Qué se necesita>
Por favor, convierte todo el material que sigue en una lista JSON de cadenas, con una cadena por cada línea y sin las líneas en blanco.

———

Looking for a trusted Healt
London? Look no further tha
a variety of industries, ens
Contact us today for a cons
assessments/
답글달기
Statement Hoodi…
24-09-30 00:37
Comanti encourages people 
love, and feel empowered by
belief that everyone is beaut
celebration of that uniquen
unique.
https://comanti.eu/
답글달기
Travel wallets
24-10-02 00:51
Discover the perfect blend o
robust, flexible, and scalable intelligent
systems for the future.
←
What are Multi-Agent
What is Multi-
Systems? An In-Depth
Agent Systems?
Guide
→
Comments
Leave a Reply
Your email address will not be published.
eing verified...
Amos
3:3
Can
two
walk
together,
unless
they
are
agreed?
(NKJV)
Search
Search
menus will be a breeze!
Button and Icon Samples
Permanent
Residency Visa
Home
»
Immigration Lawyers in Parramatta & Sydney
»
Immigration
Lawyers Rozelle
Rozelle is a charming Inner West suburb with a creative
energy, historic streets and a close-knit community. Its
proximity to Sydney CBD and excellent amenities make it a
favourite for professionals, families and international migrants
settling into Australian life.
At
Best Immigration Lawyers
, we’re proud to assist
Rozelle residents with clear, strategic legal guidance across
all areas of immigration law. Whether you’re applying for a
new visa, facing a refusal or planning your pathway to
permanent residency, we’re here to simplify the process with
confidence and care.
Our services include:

———

Espacio de respuesta>
[
  "Looking for a trusted Healt",
  "London? Look no further tha",
  "a variety of industries, ens",
  "Contact us today for a cons",
  "assessments/",
  "답글달기",
  "Statement Hoodi…",
  "24-09-30 00:37",
  "Comanti encourages people ",
  "love, and feel empowered by",
  "belief that everyone is beaut",
  "celebration of that uniquen",
  "unique.",
  "https://comanti.eu/",
  "답글달기",
  "Travel wallets",
  "24-10-02 00:51",
  "Discover the perfect blend o",
  "robust, flexible, and scalable intelligent",
  "systems for the future.",
  "←",
  "What are Multi-Agent",
  "What is Multi-",
  "Systems? An In-Depth",
  "Agent Systems?",
  "Guide",
  "→",
  "Comments",
  "Leave a Reply",
  "Your email address will not be published.",
  "eing verified...",
  "Amos",
  "3:3",
  "Can",
  "two",
  "walk",
  "together,",
  "unless",
  "they",
  "are",
  "agreed?",
  "(NKJV)",
  "Search",
  "Search",
  "menus will be a breeze!",
  "Button and Icon Samples",
  "Permanent",
  "Residency Visa",
  "Home",
  "»",
  "Immigration Lawyers in Parramatta & Sydney",
  "»",
  "Immigration",
  "Lawyers Rozelle",
  "Rozelle is a charming Inner West suburb with a creative",
  "energy, historic streets and a close-knit community. Its",
  "proximity to Sydney CBD and excellent amenities make it a",
  "favourite for professionals, families and international migrants",
  "settling into Australian life.",
  "At",
  "Best Immigration Lawyers",
  ", we’re proud to assist",
  "Rozelle residents with clear, strategic legal guidance across",
  "all areas of immigration law. Whether you’re applying for a",
  "new visa, facing a refusal or planning your pathway to",
  "permanent residency, we’re here to simplify the process with",
  "confidence and care.",
  "Our services include:"
]